In Bank of India v. Naren Sheth, Resolution Professional for Jaybharat Textiles & Real Estate Limited, the NCLT, Ahmedabad held that the object of the provisions of the Code relating to exclusion of related parties from the CoC is to maintain the independence of the CoC in the interest of all stakeholders, and that it does not mean that parties who were related at some point in time and are not currently related, should be excluded from the CoC merely for this reason unless it can be demonstrated that they extinguished their status of related parties in order to dominate the CoC and to gain undue advantage in the CIRP.

In Mr. Amish Jaysukhlal Sanghrajka v. Mrs. Aparna Amish Sanghrajka, the NCLT, Mumbai held that in order to attract the provisions of the Code, a homebuyer needs to qualify as an 'allottee' under Section 2(d) of the Real Estate (Regulation and Development) Act, 2016 (RERA Act) and further held that in view of the Bombay High Court's judgment in Macrotech Developers Ltd. v. State of Maharashtra & Others, the provisions of the RERA Act cannot apply to a project that is not registered and completed. The NCLT, Mumbai further held that receipts of the transaction amount are not a substantial proof of a homebuyer's intent to take possession of the flat, and that the genuine interest of an allottee is an important factor to be borne in mind, in view of the decision of the NCLAT, New Delhi in Navin Raheja v. Shilpa Jain & Others.

In Axis Bank Ltd. v. Maharashtra Theatres Pvt. Ltd., the NCLT, Mumbai held that, in view of the specific bar under Section 10A of the Code, and suspension of the Code on account of the COVID-19 pandemic, any attempt to initiate the CIRP against a corporate debtor for a default occurring after the cut-off date of March 25, 2020 (in this case, a default alleged to have occurred on October 31, 2020) would be impermissible.

In Bhadrashree Steel & Power Ltd. v. Maharashtra Industrial Development Corporation and Another, the NCLT, Mumbai, while following the Supreme Court's judgment in Ghanashyam Mishra and Sons Private Limited v. Edelweiss Asset Reconstruction, held that claims of the creditor in relation to water charges and services charges arising before the initiation of the CIRP, stood extinguished on the approval of the resolution plan and in view of the fact that the creditor had not made a claim upon public announcement of the initiation of the CIRP against the corporate debtor.

In Bohra Industries Ltd. Through its Resolution Professional v. National Stock Exchange of India Ltd. Through its Senior Manager (Listing Compliance), the NCLT, Jaipur condoned the imposition of fine on the corporate debtor for non-compliance with certain provisions of the Securities and Exchange Board of India regulations, which had taken place prior to the initiation of the CIRP and during the CIRP. The NCLT, Jaipur observed that in view of the moratorium under Section 14 of the Code and in view of the fact that after the company was taken over by the RP, certain compliances were made and the RP had explained the impediments being faced by him with respect to other compliances, the impugned order imposing fines was unsustainable. The NCLT, Jaipur noted that the burdening of the corporate debtor with the imposition of fines is against its interest, and also against the object of the Code.

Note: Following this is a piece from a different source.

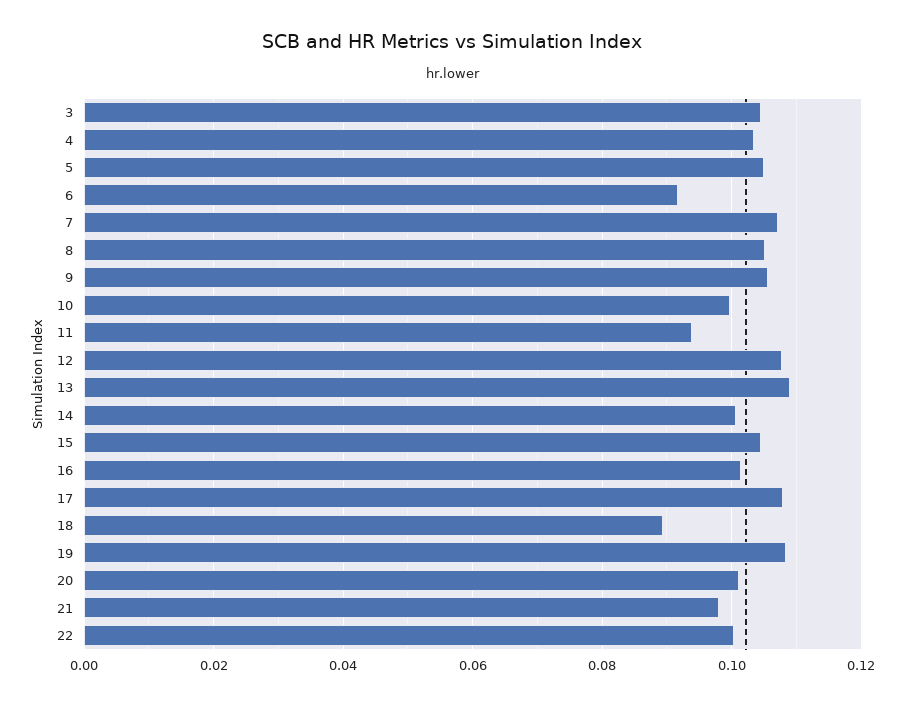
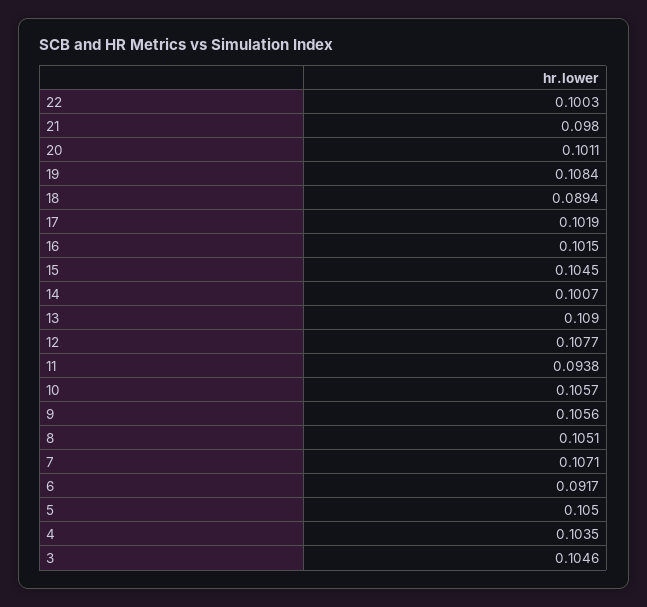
10: 0.1 -> 0.1057
17: 0.108 -> 0.1019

Karan Sangani is an advocate based out of Mumbai. Akshata Singh and Siddharth Sunil are advocates based out of Delhi. Shubhaankar Ray is pursuing his B.A., LL.B. (Hons.) programme at NALSAR University of Law. The present compilation represents the exclusive work of the authors in their personal capacities, and is not linked to any of the institutions/firms that they may be associated with.